L'essayiste Sara Danius, première femme devenue secrétaire perpétuelle de l'Académie suédoise, qui décerne le prix Nobel de littérature, est décédée samedi 12 octobre des suites d’un cancer du sein, à l’âge de 57 ans. Elle se trouvait à la tête de l'institution quand y a éclaté, en 2018, un scandale d'agressions sexuelles visant le français Jean-Claude Arnault, marié à une académicienne. La remise du prix Nobel de littérature 2018 avait dû être reportée d’un an.
 
La mort de Sara Danius survient ainsi deux jours seulement après l'attribution par le comité Nobel de l'Académie suédoise du prix de littérature 2018 à la Polonaise Olga Tokarczuk, et le prix 2019 à l'Autrichien Peter Handke.

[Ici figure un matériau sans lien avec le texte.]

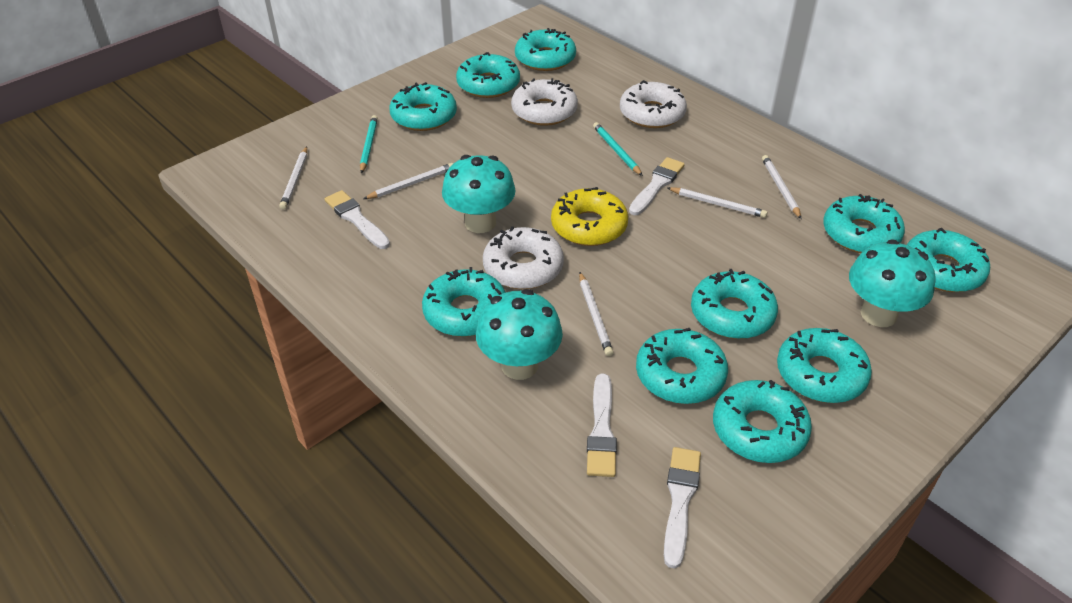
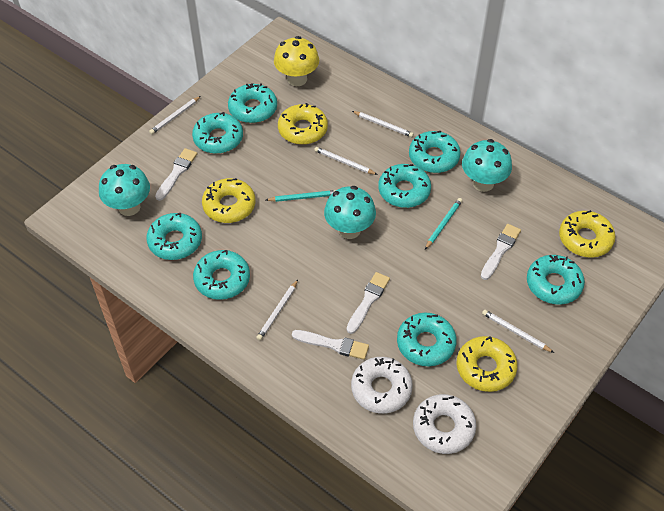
turquoise donut: [389,82,457,131] [422,267,506,337] [456,52,520,98] [515,28,576,71] [636,328,728,404] [691,269,778,339] [713,380,812,463] [777,328,872,403] [823,194,905,253] [907,228,990,292] = 10 -> [146,213,202,260] [192,112,243,154] [193,250,250,300] [228,83,277,123] [378,164,431,208] [397,313,457,367] [409,131,461,173] [527,255,585,305] = 8
white donut: [483,226,564,289] [511,78,578,126] [620,80,687,128] = 3 -> [351,357,413,414] [413,394,476,454] = 2
yellow donut: [551,187,628,246] = 1 -> [202,178,255,223] [278,103,328,145] [456,336,517,392] [559,210,616,258] = 4
yellow mushroom: none = 0 -> [274,36,319,86] = 1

Le grand écart entre Dylan et Ishiguro
 
Professeure de littérature à l'université de Stockholm, Sara Danius était entrée à l'Académie en 2013 et en était devenue deux ans plus tard la secrétaire perpétuelle, première femme à ce poste depuis la création de la "Svenska Akademien" en 1786. Cette fonction prestigieuse a fait de cette intellectuelle passionnée de mode la voix et le visage de l'Académie lors de l'annonce du Nobel de littérature devant les caméras du monde entier entre 2015 et 2017. En février 2019, Sara Danius avait annoncé qu'elle rendait définitivement son fauteuil à l'Académie.
 
Elle a ainsi présidé au sacre de la Bélarusse Svetlana Alexievitch, mais surtout à celui du chanteur américain Bob Dylan, un choix assumé par Sara Danius mais qui avait suscité de vives réactions dans le monde des lettres. En octobre 2017, l'Académie avait attribué le prix Nobel à l'écrivain britannique Kazuo Ishiguro, perçu comme l'expression d'un retour à l'orthodoxie pour un cénacle chahuté tant en ses murs qu'à l'extérieur.

Scandale nordique
 
Mais quelques semaines plus tard, en plein mouvement #MeToo, 18 femmes accusaient de harcèlement et d'agressions, dans une tribune publiée par le quotidien de référence Dagens Nyheter, une personnalité influente de la scène culturelle suédoise : le français Jean-Claude Arnault. Marié à une académicienne, le septuagénaire recevait également de généreux subsides de l'Académie, se vantait d'en être le "19e membre" et, selon des témoins, soufflait le nom des futurs lauréats du Nobel à ses amis.
 
Le scandale avait mis au jour le fonctionnement opaque de l'Académie, les rivalités entre ses membres, les forces du "patriarcat" à l'œuvre en son sein selon les soutiens de Sara Danius, et la culture du silence qui protégeait le Français. L'Académie suédoise a depuis connu une hémorragie de membres. Mme Danius avait elle-même abandonné ses prérogatives de secrétaire perpétuelle en avril 2018 tout en conservant son fauteuil.
 
Privée du quorum de membres siégeant prévu dans ses statuts pour désigner un lauréat, l'institution avait dû reporter l'annonce du Nobel 2018 d'un an, pour la première fois depuis la Seconde Guerre mondiale.
 
Depuis les postes vacants ont été pourvus et les statuts de l'Académie réformés.